Клим перекрестился и засомневался:
— Дорогой Неждан, как я могу поверить сказанному? Кто подслушал разговор Малюты со старцем? Кто знал о намерении царя? Пустой домысел сие.
— Тебе что, мало: вошёл Малюта к здравствующему старцу, а ушёл, когда тот Богу душу отдал? И, надо полагать, кто-то слышал, какое наставление давал государь верному слуге своему. И другое тебе скажу: подозреваю, что Филипп знал о том самом Изверге, был он у него. Не получил ли он благословение? Вот тогда произошёл иной разговор между Малютой и Филиппом, когда тот узнал, что государь идёт громить самозванца!
Кто мог ответить на этот вопрос? После размышления Клим спросил Неждана:
— Как могло получиться, что недоверчивый государь сразу поверил Петру Волынцу? Ты хорошо помнишь письмо? Там замешано низвержение государя? Если они замыслили уйти в Литву, то им всё равно, кто Москвой правит.
— Верно. Эти сомнения и меня посетили. Потом, какой смысл долгое время хранить такое письмо заговорщикам? Откуда у Петра сведения о нём? Потом, совпадение подписей со списком крамольных семей?

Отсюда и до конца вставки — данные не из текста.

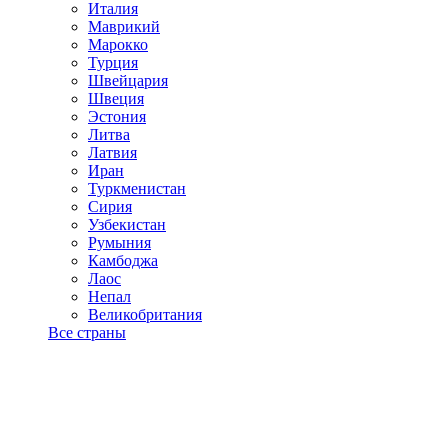
Италия
Маврикий
Марокко
Турция
Швейцария
Швеция
Эстония
Литва
Латвия
Иран
Туркменистан
Сирия
Узбекистан
Румыния
Камбоджа
Лаос
Непал
Великобритания
Все страны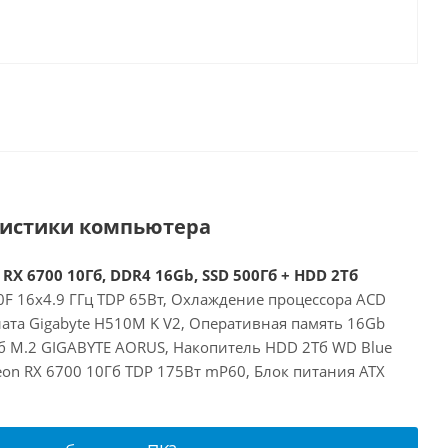
ристики компьютера
 RX 6700 10Гб, DDR4 16Gb, SSD 500Гб + HDD 2Тб
00F 16x4.9 ГГц TDP 65Вт, Охлаждение процессора ACD
ата Gigabyte H510M K V2, Оперативная память 16Gb
б M.2 GIGABYTE AORUS, Накопитель HDD 2Тб WD Blue
on RX 6700 10Гб TDP 175Вт mP60, Блок питания ATX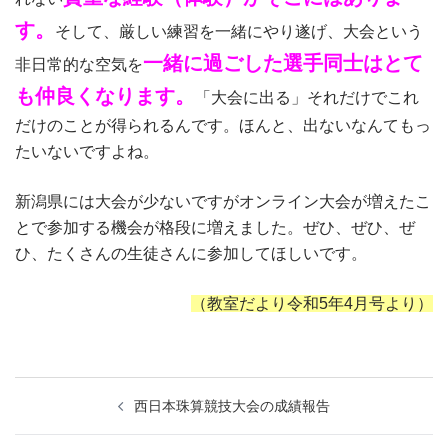
す。
そして、厳しい練習を一緒にやり遂げ、大会という
一緒に過ごした選手同士はとて
非日常的な空気を
も仲良くなります。
「大会に出る」それだけでこれ
だけのことが得られるんです。ほんと、出ないなんてもっ
たいないですよね。
新潟県には大会が少ないですがオンライン大会が増えたこ
とで参加する機会が格段に増えました。ぜひ、ぜひ、ぜ
ひ、たくさんの生徒さんに参加してほしいです。
（教室だより令和5年4月号より）
投
西日本珠算競技大会の成績報告
稿
ナ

— Откуда тебе известен список опальных?
— Раз говорю, значит, известен, не весь, конечно.
— А всё ж, может, подделка то?
— Если подделка, то людей дошлых. Дьяки сверяли печати, подписи...

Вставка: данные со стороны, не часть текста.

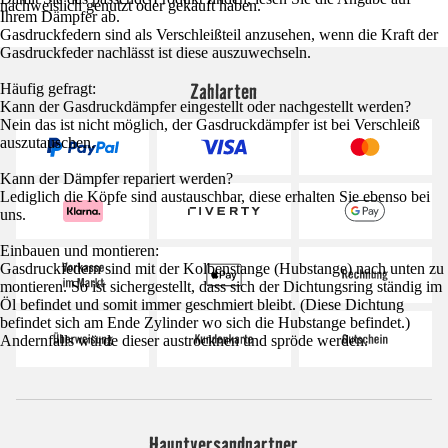
nachweislich genutzt oder gekauft haben.
Ihrem Dämpfer ab.
Gasdruckfedern sind als Verschleißteil anzusehen, wenn die Kraft der
Gasdruckfeder nachlässt ist diese auszuwechseln.
Zahlarten
Häufig gefragt:
Kann der Gasdruckdämpfer eingestellt oder nachgestellt werden?
Nein das ist nicht möglich, der Gasdruckdämpfer ist bei Verschleiß
auszutauschen.
Kann der Dämpfer repariert werden?
Lediglich die Köpfe sind austauschbar, diese erhalten Sie ebenso bei
uns.
Einbauen und montieren:
Gasdruckfedern sind mit der Kolbenstange (Hubstange) nach unten zu
montieren. So ist sichergestellt, dass sich der Dichtungsring ständig im
Öl befindet und somit immer geschmiert bleibt. (Diese Dichtung
befindet sich am Ende Zylinder wo sich die Hubstange befindet.)
Andernfalls würde dieser austrocknen und spröde werden.
Hauptversandpartner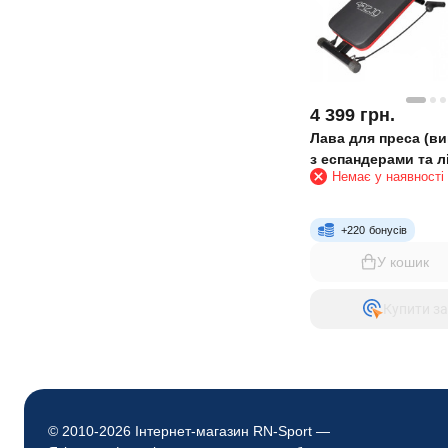
4 399
грн.
Лава для преса (ви
з еспандерами та 
Немає у наявності
+
220
бонусів
У кошик
Купити за
© 2010-2026 Інтернет-магазин RN-Sport —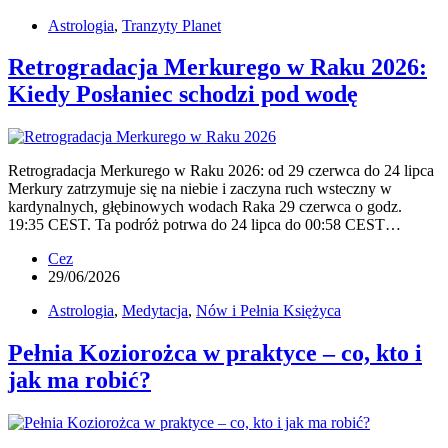
Astrologia
,
Tranzyty Planet
Retrogradacja Merkurego w Raku 2026:
Kiedy Posłaniec schodzi pod wodę
Retrogradacja Merkurego w Raku 2026: od 29 czerwca do 24 lipca
Merkury zatrzymuje się na niebie i zaczyna ruch wsteczny w
kardynalnych, głębinowych wodach Raka 29 czerwca o godz.
19:35 CEST. Ta podróż potrwa do 24 lipca do 00:58 CEST…
Cez
29/06/2026
Astrologia
,
Medytacja
,
Nów i Pełnia Księżyca
Pełnia Koziorożca w praktyce – co, kto i
jak ma robić?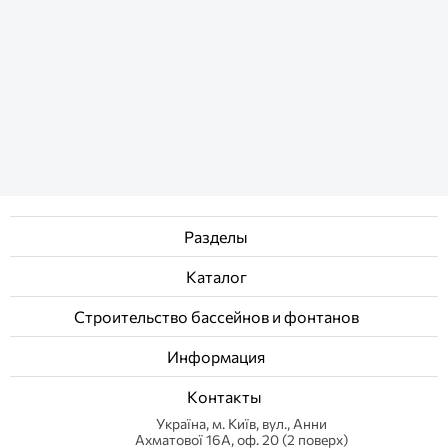
Разделы
Каталог
Строительство бассейнов и фонтанов
Информация
Контакты
Українa, м. Київ, вул., Анни
Ахматової 16А, оф. 20 (2 поверх)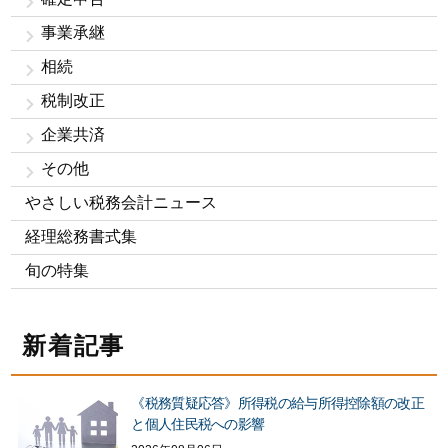
事業承継
相続
税制改正
企業共済
その他
やさしい税務会計ニュース
経理総務書式集
旬の特集
新着記事
《税務質疑応答》所得税の給与所得控除額の改正
と個人住民税への影響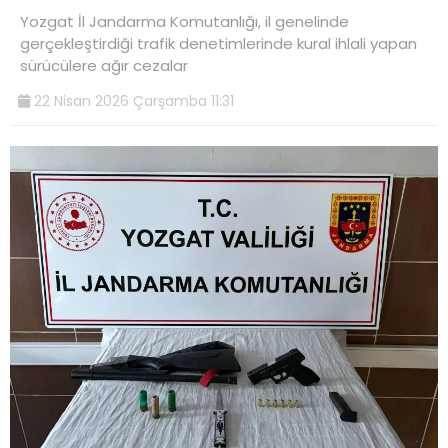
Yozgat İl Jandarma Komutanlığı, il genelinde
gerçekleştirdiği trafik denetimlerinde kural ihlali yapan
sürücülere ağır cezalar
22 Nisan 2026 Çarşamba 11:31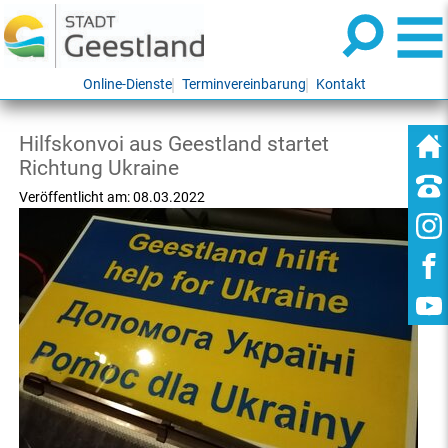
Online-Dienste
Terminvereinbarung
Kontakt
Hilfskonvoi aus Geestland startet
Richtung Ukraine
Veröffentlicht am:
08.03.2022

— Ладно, что веришь дьякам... А Пётр Волынский небось в гору пошёл?
— Да нет. Слышал другое: большой куш хапнул, по кабакам ходил, всех угощал, потом тихо сгинул. Много непотребства знал.
Прикидывали с разных сторон, и каждый раз выплывало недоброе, непонятное. Предварить опалу на Новгород не удалось. С Пименом государь первым расправился, и продолжал наказывать новгородцев. С горечью от бессилия Клим предложил:
— Может, пойти и покаяться государю! Тогда за что бичевать других?
Неждан нахмурился и резко прервал Клима:
— Не большого ума дело, когда полагал спасти от опалы новгородцев посещением Пимена. А пойти к государю ещё глупее, прости Христа ради. Я не верю, что Иван не может поймать Изверга, борзые у него натасканные. Скорее, не хочет. Ему страшен не сам Изверг, а люди, готовые пойти за ним. Вот Иван и вылавливает их, и казнит, а шумят, будто они в Литву собираются. Ты покажешься, Иван наверное поверит и возликует, а Малюта потихоньку придушит тебя — ему не привыкать. И не станет помехи вылавливать противников, гоняясь за Извергом! Так что придумай что-нибудь другое.